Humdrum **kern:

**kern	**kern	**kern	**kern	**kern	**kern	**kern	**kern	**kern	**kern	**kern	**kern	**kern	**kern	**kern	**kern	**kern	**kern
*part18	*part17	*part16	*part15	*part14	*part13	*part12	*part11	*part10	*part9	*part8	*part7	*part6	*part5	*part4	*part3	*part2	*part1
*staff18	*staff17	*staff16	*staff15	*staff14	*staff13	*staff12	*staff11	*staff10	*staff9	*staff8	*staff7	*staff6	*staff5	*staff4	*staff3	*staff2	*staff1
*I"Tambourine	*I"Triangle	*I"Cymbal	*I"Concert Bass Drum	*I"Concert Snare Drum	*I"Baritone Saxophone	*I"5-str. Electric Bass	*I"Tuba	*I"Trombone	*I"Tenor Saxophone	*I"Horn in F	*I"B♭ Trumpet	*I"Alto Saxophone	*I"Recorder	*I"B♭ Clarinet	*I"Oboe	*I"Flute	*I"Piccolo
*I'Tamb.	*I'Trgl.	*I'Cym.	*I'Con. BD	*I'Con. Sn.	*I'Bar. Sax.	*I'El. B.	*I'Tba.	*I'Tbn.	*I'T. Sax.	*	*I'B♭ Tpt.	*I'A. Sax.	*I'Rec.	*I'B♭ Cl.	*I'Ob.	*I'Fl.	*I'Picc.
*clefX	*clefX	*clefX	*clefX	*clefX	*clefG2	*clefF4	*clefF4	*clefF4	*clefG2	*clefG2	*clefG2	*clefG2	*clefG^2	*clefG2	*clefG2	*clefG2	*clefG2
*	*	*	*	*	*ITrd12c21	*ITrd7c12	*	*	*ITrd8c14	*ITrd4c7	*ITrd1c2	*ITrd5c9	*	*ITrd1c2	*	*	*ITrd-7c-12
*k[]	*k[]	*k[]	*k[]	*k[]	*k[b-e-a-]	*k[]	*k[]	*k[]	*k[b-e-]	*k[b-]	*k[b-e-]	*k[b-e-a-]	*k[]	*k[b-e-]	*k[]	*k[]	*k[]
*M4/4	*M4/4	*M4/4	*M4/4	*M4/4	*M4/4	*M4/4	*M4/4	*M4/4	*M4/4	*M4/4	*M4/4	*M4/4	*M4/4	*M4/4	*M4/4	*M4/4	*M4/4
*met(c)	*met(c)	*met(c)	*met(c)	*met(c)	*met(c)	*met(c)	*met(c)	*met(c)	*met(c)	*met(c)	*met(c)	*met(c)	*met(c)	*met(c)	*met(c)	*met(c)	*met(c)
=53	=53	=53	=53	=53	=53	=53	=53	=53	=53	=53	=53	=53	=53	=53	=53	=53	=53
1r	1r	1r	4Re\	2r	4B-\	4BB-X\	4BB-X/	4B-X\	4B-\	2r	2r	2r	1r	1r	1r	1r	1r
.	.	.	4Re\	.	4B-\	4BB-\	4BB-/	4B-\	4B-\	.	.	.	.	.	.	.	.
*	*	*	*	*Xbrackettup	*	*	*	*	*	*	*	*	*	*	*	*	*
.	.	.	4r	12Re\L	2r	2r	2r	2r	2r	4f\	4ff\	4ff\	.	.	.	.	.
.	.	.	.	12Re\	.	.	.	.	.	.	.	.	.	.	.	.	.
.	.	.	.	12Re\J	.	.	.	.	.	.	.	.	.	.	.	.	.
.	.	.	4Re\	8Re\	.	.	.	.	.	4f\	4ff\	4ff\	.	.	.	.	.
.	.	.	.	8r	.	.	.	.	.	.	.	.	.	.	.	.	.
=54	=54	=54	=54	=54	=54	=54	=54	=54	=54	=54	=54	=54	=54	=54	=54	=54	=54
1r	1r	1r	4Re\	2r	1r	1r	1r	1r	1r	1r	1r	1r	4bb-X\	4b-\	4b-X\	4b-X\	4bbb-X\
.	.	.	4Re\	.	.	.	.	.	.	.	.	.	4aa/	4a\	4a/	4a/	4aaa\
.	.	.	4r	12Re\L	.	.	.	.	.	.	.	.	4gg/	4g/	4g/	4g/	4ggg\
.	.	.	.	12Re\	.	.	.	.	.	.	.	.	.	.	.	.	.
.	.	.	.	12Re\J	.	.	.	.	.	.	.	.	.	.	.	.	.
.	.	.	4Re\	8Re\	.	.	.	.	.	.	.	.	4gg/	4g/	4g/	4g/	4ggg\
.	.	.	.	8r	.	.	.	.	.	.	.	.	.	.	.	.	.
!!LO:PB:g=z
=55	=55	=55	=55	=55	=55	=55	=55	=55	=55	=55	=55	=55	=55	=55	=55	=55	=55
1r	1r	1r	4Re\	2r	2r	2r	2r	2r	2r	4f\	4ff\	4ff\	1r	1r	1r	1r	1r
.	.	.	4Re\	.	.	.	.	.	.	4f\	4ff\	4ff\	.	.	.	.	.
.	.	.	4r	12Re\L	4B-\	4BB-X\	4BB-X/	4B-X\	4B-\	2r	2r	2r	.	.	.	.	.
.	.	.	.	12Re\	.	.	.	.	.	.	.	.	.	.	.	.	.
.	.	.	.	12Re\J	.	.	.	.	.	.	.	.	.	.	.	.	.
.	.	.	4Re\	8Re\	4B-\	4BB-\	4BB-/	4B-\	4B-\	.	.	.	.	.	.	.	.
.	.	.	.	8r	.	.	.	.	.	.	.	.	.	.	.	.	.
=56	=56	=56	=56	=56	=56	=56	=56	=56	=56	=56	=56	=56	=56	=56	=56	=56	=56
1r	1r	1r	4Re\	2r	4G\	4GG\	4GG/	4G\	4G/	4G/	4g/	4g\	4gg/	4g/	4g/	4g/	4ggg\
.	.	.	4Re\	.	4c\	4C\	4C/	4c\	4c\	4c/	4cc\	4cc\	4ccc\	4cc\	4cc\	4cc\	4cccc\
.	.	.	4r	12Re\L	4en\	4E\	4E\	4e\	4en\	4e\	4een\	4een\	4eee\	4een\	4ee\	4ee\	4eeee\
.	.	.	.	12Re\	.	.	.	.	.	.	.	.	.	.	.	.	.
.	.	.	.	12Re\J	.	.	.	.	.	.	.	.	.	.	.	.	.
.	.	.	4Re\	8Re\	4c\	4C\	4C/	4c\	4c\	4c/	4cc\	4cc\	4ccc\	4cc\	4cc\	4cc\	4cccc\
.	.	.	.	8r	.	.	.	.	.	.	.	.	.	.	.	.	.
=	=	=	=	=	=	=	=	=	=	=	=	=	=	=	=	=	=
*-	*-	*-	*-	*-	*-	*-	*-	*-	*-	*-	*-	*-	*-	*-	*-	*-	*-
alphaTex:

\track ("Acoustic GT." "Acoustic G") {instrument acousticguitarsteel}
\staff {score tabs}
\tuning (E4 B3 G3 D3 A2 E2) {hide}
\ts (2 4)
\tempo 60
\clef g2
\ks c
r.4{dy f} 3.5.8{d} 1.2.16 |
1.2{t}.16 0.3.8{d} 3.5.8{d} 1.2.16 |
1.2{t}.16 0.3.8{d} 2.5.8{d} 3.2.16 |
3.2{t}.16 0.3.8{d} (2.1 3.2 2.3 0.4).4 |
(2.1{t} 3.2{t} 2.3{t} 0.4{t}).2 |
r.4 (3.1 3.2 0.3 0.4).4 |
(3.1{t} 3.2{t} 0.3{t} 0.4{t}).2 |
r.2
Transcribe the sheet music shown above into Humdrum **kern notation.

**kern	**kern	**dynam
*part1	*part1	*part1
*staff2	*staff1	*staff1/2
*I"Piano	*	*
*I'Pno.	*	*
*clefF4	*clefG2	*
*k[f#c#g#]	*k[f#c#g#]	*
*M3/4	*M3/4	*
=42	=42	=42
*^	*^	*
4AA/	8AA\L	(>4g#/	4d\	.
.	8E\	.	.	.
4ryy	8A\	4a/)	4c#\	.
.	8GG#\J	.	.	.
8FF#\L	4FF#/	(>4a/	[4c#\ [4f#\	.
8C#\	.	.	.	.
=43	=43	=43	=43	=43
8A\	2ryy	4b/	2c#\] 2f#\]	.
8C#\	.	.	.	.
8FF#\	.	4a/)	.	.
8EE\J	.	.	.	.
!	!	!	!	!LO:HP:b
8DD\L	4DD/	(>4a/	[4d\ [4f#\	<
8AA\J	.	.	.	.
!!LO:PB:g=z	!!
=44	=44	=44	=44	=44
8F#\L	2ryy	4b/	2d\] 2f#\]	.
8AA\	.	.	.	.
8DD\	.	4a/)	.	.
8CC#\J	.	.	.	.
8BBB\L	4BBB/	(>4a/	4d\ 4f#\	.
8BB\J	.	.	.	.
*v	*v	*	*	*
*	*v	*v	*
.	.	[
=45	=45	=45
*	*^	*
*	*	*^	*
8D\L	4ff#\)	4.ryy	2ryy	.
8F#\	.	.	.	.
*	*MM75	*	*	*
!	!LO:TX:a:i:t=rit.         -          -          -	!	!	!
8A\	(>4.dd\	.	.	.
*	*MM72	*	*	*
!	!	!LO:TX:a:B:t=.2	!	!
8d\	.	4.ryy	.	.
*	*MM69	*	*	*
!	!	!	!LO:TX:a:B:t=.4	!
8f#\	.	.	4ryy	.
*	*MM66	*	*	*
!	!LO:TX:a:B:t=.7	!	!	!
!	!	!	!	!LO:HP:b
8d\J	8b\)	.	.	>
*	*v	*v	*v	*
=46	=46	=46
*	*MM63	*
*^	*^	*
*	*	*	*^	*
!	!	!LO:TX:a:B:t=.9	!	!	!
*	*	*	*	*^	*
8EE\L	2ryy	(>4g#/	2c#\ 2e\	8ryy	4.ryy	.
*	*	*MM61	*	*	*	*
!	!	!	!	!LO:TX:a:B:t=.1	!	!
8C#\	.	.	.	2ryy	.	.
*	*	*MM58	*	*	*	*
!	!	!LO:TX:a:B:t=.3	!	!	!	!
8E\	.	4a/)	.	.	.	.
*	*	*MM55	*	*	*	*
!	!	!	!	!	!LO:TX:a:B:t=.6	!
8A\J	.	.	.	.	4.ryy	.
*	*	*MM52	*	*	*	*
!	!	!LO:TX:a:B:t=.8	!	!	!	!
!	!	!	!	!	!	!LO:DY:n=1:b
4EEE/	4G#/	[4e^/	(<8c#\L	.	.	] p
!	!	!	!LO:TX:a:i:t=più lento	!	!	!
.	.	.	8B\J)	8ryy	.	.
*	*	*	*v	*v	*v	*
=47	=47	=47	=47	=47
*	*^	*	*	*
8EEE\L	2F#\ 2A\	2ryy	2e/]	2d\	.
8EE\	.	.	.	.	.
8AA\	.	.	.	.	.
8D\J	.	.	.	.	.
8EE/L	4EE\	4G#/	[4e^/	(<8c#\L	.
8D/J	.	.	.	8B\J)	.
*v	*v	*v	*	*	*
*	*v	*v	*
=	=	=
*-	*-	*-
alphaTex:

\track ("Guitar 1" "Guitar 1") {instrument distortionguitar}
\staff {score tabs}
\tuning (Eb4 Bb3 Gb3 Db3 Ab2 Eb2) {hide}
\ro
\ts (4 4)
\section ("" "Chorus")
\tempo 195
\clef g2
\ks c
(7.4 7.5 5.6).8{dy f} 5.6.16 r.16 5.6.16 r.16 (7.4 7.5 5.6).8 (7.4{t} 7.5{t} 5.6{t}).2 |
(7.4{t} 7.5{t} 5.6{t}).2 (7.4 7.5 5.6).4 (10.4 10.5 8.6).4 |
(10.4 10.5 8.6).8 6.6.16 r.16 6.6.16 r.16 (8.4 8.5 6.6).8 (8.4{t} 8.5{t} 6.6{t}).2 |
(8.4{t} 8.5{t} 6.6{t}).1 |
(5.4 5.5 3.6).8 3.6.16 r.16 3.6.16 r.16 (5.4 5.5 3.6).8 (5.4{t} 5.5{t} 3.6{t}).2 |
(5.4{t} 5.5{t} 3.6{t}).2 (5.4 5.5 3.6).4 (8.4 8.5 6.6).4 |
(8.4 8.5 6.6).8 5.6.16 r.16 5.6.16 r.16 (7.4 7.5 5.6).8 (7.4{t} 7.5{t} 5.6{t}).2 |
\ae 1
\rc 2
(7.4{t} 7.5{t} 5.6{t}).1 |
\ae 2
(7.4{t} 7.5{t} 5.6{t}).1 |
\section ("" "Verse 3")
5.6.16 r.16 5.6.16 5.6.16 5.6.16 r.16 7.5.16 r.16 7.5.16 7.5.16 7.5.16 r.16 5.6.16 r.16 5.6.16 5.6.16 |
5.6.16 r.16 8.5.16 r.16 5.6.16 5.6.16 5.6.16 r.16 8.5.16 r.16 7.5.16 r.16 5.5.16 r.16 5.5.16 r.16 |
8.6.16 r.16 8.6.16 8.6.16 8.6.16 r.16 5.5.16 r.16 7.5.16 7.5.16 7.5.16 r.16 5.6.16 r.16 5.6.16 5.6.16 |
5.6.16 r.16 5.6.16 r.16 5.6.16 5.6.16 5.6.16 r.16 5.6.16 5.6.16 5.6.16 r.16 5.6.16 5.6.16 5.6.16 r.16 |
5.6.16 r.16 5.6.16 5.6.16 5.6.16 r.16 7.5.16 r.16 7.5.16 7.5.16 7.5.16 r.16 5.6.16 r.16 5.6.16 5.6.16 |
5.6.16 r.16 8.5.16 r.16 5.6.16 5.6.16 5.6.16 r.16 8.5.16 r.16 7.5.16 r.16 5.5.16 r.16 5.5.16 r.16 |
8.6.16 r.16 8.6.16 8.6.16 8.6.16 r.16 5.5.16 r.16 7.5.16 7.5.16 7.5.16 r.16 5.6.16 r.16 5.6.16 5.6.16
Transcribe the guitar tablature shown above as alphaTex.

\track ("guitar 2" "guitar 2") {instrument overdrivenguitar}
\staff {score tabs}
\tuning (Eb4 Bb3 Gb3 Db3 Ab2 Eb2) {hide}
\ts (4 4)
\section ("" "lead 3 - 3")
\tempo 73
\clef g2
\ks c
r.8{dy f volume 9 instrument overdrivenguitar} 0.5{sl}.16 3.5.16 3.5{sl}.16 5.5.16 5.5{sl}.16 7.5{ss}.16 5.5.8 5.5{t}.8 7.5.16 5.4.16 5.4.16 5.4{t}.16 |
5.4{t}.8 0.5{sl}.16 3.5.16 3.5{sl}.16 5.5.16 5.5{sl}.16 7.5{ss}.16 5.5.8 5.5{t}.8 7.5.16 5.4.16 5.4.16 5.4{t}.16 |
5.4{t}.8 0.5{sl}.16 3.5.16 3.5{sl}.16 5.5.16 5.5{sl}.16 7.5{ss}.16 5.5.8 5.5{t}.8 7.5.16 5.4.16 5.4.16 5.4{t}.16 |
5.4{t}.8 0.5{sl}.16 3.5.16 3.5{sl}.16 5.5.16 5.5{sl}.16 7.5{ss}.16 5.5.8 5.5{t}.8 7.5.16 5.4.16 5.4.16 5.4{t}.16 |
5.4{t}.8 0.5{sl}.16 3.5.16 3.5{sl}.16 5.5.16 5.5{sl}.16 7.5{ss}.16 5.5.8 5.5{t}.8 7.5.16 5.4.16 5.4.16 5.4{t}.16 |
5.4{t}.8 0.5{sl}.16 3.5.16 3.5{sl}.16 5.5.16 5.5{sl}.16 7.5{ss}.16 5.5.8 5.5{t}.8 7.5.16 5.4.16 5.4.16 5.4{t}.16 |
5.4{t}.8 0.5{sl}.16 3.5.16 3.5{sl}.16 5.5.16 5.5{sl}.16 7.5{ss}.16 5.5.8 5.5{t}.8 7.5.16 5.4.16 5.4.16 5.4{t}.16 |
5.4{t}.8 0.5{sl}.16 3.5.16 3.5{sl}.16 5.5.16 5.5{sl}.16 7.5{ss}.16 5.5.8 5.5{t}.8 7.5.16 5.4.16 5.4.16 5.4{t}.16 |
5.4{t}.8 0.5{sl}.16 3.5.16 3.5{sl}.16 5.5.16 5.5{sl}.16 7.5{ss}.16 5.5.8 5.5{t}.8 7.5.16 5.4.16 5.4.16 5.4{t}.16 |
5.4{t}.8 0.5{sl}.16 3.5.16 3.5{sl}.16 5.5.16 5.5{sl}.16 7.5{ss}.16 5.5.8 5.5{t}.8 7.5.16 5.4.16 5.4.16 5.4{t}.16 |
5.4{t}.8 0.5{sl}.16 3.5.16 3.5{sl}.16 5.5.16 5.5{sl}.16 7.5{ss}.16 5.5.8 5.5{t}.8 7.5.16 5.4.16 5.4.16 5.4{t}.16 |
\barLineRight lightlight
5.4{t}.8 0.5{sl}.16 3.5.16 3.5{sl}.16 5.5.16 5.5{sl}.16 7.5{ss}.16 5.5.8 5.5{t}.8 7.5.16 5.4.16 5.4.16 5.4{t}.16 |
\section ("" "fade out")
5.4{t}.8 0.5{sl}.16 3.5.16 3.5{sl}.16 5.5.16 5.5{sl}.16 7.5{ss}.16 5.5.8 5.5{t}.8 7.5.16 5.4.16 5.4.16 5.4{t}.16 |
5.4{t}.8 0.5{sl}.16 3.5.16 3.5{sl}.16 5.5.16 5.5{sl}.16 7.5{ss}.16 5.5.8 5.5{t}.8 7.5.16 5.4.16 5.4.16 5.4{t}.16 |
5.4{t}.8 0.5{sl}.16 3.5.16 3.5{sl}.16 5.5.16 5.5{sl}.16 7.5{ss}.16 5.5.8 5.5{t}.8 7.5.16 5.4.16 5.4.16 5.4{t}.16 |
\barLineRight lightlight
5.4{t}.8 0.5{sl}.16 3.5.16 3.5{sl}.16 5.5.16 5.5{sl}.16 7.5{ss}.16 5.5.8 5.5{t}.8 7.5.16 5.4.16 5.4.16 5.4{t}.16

####

-- Task statement --
Pick out every line in the items above that contains the string "kern" and copy each of those lines in full. Case counts when matching.

-- The reply --
Humdrum **kern:
**kern	**kern	**kern	**kern	**kern	**kern	**kern	**kern	**kern	**kern	**kern	**kern	**kern	**kern	**kern	**kern	**kern	**kern
Transcribe the sheet music shown above into Humdrum **kern notation.
**kern	**kern	**dynam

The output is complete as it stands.